PROBLEM TO WORK ON: In the items below, retype every line exactly, starting with the line that contains "1. Click on **Yes, I" and going on through the line that contains "need or desire.". Leave the pictures out of your answer.

Pictures with their source code:

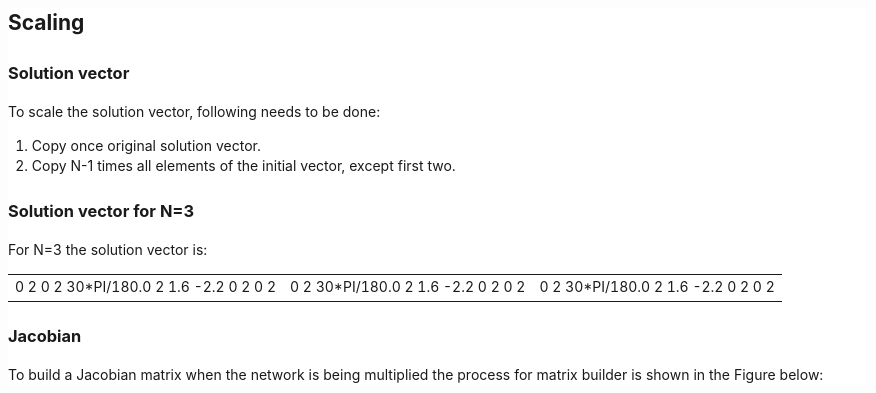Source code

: ## Scaling

### Solution vector

To scale the solution vector, following needs to be done:
1. Copy once original solution vector.
2. Copy N-1 times all elements of the initial vector, except first two.

### Solution vector for N=3

For N=3 the solution vector is:
<table>
<tr>
<td>0   2   0   2   30*PI/180.0   2   1.6   -2.2   0   2   0   2</td> <td>0   2   30*PI/180.0   2   1.6   -2.2   0   2   0   2</td><td>0   2   30*PI/180.0   2   1.6   -2.2   0   2   0   2</td>
</tr>
</table>

### Jacobian

To build a Jacobian matrix when the network is being multiplied the process for matrix builder is shown in the Figure below:
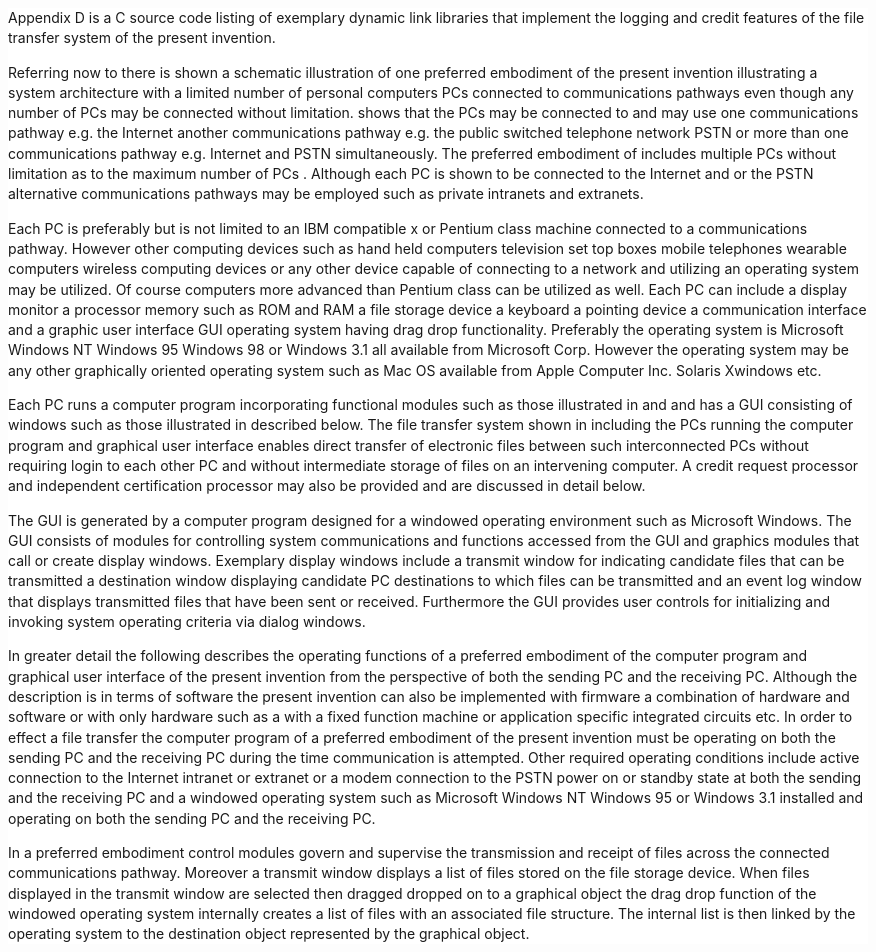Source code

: Appendix D is a C source code listing of exemplary dynamic link libraries that implement the logging and credit features of the file transfer system of the present invention.

Referring now to there is shown a schematic illustration of one preferred embodiment of the present invention illustrating a system architecture with a limited number of personal computers PCs connected to communications pathways even though any number of PCs may be connected without limitation. shows that the PCs may be connected to and may use one communications pathway e.g. the Internet another communications pathway e.g. the public switched telephone network PSTN or more than one communications pathway e.g. Internet and PSTN simultaneously. The preferred embodiment of includes multiple PCs without limitation as to the maximum number of PCs . Although each PC is shown to be connected to the Internet and or the PSTN alternative communications pathways may be employed such as private intranets and extranets.

Each PC is preferably but is not limited to an IBM compatible x or Pentium class machine connected to a communications pathway. However other computing devices such as hand held computers television set top boxes mobile telephones wearable computers wireless computing devices or any other device capable of connecting to a network and utilizing an operating system may be utilized. Of course computers more advanced than Pentium class can be utilized as well. Each PC can include a display monitor a processor memory such as ROM and RAM a file storage device a keyboard a pointing device a communication interface and a graphic user interface GUI operating system having drag drop functionality. Preferably the operating system is Microsoft Windows NT Windows 95 Windows 98 or Windows 3.1 all available from Microsoft Corp. However the operating system may be any other graphically oriented operating system such as Mac OS available from Apple Computer Inc. Solaris Xwindows etc.

Each PC runs a computer program incorporating functional modules such as those illustrated in and and has a GUI consisting of windows such as those illustrated in described below. The file transfer system shown in including the PCs running the computer program and graphical user interface enables direct transfer of electronic files between such interconnected PCs without requiring login to each other PC and without intermediate storage of files on an intervening computer. A credit request processor and independent certification processor may also be provided and are discussed in detail below.

The GUI is generated by a computer program designed for a windowed operating environment such as Microsoft Windows. The GUI consists of modules for controlling system communications and functions accessed from the GUI and graphics modules that call or create display windows. Exemplary display windows include a transmit window for indicating candidate files that can be transmitted a destination window displaying candidate PC destinations to which files can be transmitted and an event log window that displays transmitted files that have been sent or received. Furthermore the GUI provides user controls for initializing and invoking system operating criteria via dialog windows.

In greater detail the following describes the operating functions of a preferred embodiment of the computer program and graphical user interface of the present invention from the perspective of both the sending PC and the receiving PC. Although the description is in terms of software the present invention can also be implemented with firmware a combination of hardware and software or with only hardware such as a with a fixed function machine or application specific integrated circuits etc. In order to effect a file transfer the computer program of a preferred embodiment of the present invention must be operating on both the sending PC and the receiving PC during the time communication is attempted. Other required operating conditions include active connection to the Internet intranet or extranet or a modem connection to the PSTN power on or standby state at both the sending and the receiving PC and a windowed operating system such as Microsoft Windows NT Windows 95 or Windows 3.1 installed and operating on both the sending PC and the receiving PC.

In a preferred embodiment control modules govern and supervise the transmission and receipt of files across the connected communications pathway. Moreover a transmit window displays a list of files stored on the file storage device. When files displayed in the transmit window are selected then dragged dropped on to a graphical object the drag drop function of the windowed operating system internally creates a list of files with an associated file structure. The internal list is then linked by the operating system to the destination object represented by the graphical object.
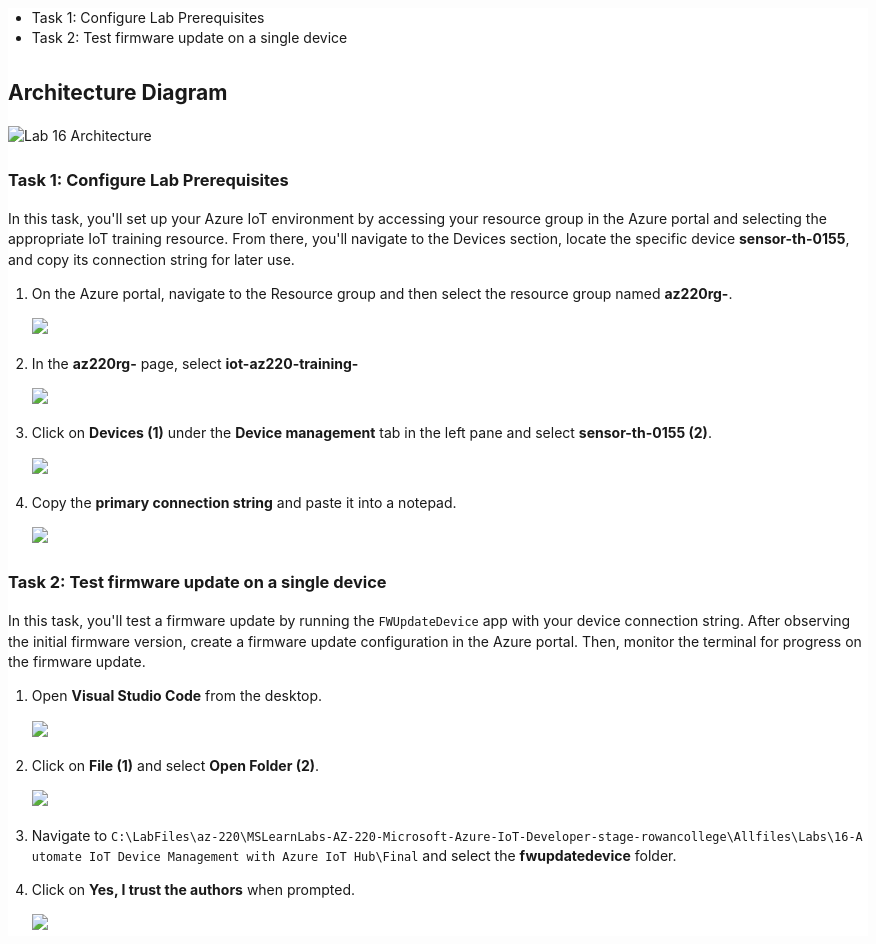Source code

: - Task 1: Configure Lab Prerequisites
- Task 2: Test firmware update on a single device

## Architecture Diagram

![Lab 16 Architecture](media/LAB_AK_16-architecture-1.png)

### Task 1: Configure Lab Prerequisites

In this task, you'll set up your Azure IoT environment by accessing your resource group in the Azure portal and selecting the appropriate IoT training resource. From there, you'll navigate to the Devices section, locate the specific device **sensor-th-0155**, and copy its connection string for later use.

1. On the Azure portal, navigate to the Resource group and then select the resource group named **az220rg-<inject key="DeploymentID" enableCopy="false"></inject>**.

    ![](./media/v2img1.png)

1. In the **az220rg-<inject key="DeploymentID" enableCopy="false"></inject>** page, select **iot-az220-training-<inject key="DeploymentID" enableCopy="false"></inject>**

    ![](./media/iot1.png)

1. Click on **Devices (1)** under the **Device management** tab in the left pane and select **sensor-th-0155 (2)**.

   ![](./media/iot2.png)

1. Copy the **primary connection string** and paste it into a notepad.

   ![](./media/iot3.png)

### Task 2: Test firmware update on a single device

In this task, you'll test a firmware update by running the `FWUpdateDevice` app with your device connection string. After observing the initial firmware version, create a firmware update configuration in the Azure portal. Then, monitor the terminal for progress on the firmware update.

1. Open **Visual Studio Code** from the desktop.

      ![](./media/v2img8.png)

1. Click on **File (1)** and select **Open Folder (2)**.

      ![](./media/open.png)

1. Navigate to `C:\LabFiles\az-220\MSLearnLabs-AZ-220-Microsoft-Azure-IoT-Developer-stage-rowancollege\Allfiles\Labs\16-Automate IoT Device Management with Azure IoT Hub\Final` and select the **fwupdatedevice** folder.

1. Click on **Yes, I trust the authors** when prompted.

      ![](./media/az16-70.png)
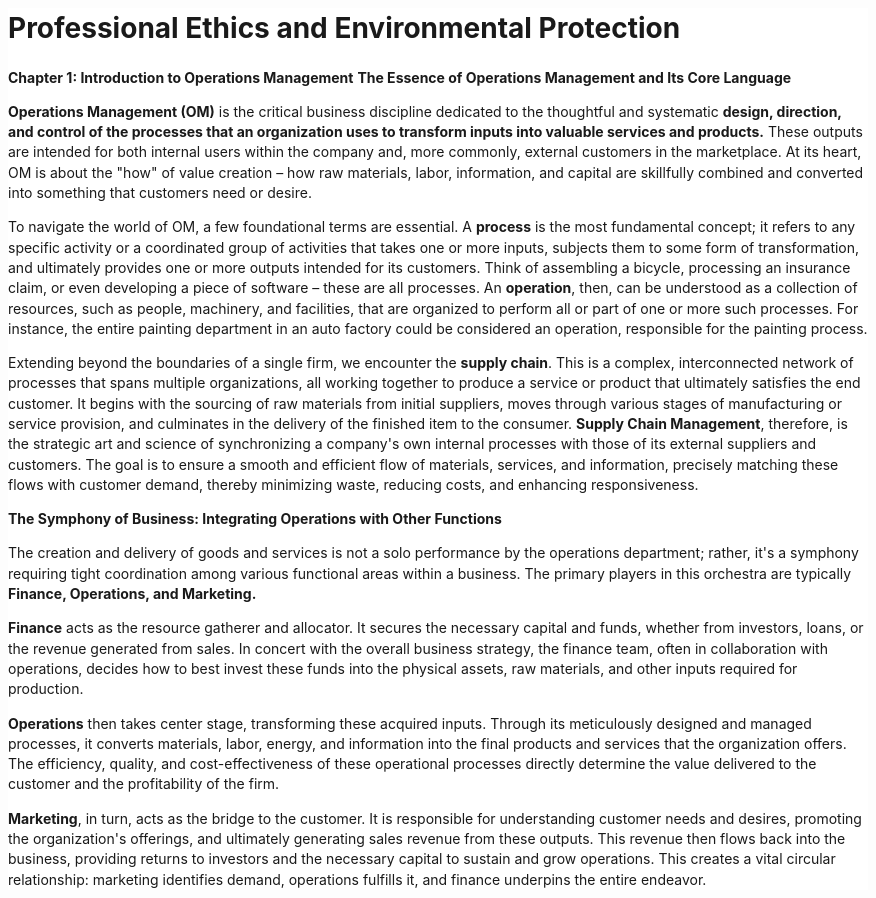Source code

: # Professional Ethics and Environmental Protection

**Chapter 1: Introduction to Operations Management**
**The Essence of Operations Management and Its Core Language**

**Operations Management (OM)** is the critical business discipline dedicated to the thoughtful and systematic **design, direction, and control of the processes that an organization uses to transform inputs into valuable services and products.** These outputs are intended for both internal users within the company and, more commonly, external customers in the marketplace. At its heart, OM is about the "how" of value creation – how raw materials, labor, information, and capital are skillfully combined and converted into something that customers need or desire.

To navigate the world of OM, a few foundational terms are essential. A **process** is the most fundamental concept; it refers to any specific activity or a coordinated group of activities that takes one or more inputs, subjects them to some form of transformation, and ultimately provides one or more outputs intended for its customers. Think of assembling a bicycle, processing an insurance claim, or even developing a piece of software – these are all processes. An **operation**, then, can be understood as a collection of resources, such as people, machinery, and facilities, that are organized to perform all or part of one or more such processes. For instance, the entire painting department in an auto factory could be considered an operation, responsible for the painting process.

Extending beyond the boundaries of a single firm, we encounter the **supply chain**. This is a complex, interconnected network of processes that spans multiple organizations, all working together to produce a service or product that ultimately satisfies the end customer. It begins with the sourcing of raw materials from initial suppliers, moves through various stages of manufacturing or service provision, and culminates in the delivery of the finished item to the consumer. **Supply Chain Management**, therefore, is the strategic art and science of synchronizing a company's own internal processes with those of its external suppliers and customers. The goal is to ensure a smooth and efficient flow of materials, services, and information, precisely matching these flows with customer demand, thereby minimizing waste, reducing costs, and enhancing responsiveness.

**The Symphony of Business: Integrating Operations with Other Functions**

The creation and delivery of goods and services is not a solo performance by the operations department; rather, it's a symphony requiring tight coordination among various functional areas within a business. The primary players in this orchestra are typically **Finance, Operations, and Marketing.**

**Finance** acts as the resource gatherer and allocator. It secures the necessary capital and funds, whether from investors, loans, or the revenue generated from sales. In concert with the overall business strategy, the finance team, often in collaboration with operations, decides how to best invest these funds into the physical assets, raw materials, and other inputs required for production.

**Operations** then takes center stage, transforming these acquired inputs. Through its meticulously designed and managed processes, it converts materials, labor, energy, and information into the final products and services that the organization offers. The efficiency, quality, and cost-effectiveness of these operational processes directly determine the value delivered to the customer and the profitability of the firm.

**Marketing**, in turn, acts as the bridge to the customer. It is responsible for understanding customer needs and desires, promoting the organization's offerings, and ultimately generating sales revenue from these outputs. This revenue then flows back into the business, providing returns to investors and the necessary capital to sustain and grow operations. This creates a vital circular relationship: marketing identifies demand, operations fulfills it, and finance underpins the entire endeavor.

ANSWER TO THIS PROBLEM:
1. Click on **Yes, I trust the authors** when prompted.

      ![](./media/az16-70.png)
Source code

: # Professional Ethics and Environmental Protection

**Chapter 1: Introduction to Operations Management**
**The Essence of Operations Management and Its Core Language**

**Operations Management (OM)** is the critical business discipline dedicated to the thoughtful and systematic **design, direction, and control of the processes that an organization uses to transform inputs into valuable services and products.** These outputs are intended for both internal users within the company and, more commonly, external customers in the marketplace. At its heart, OM is about the "how" of value creation – how raw materials, labor, information, and capital are skillfully combined and converted into something that customers need or desire.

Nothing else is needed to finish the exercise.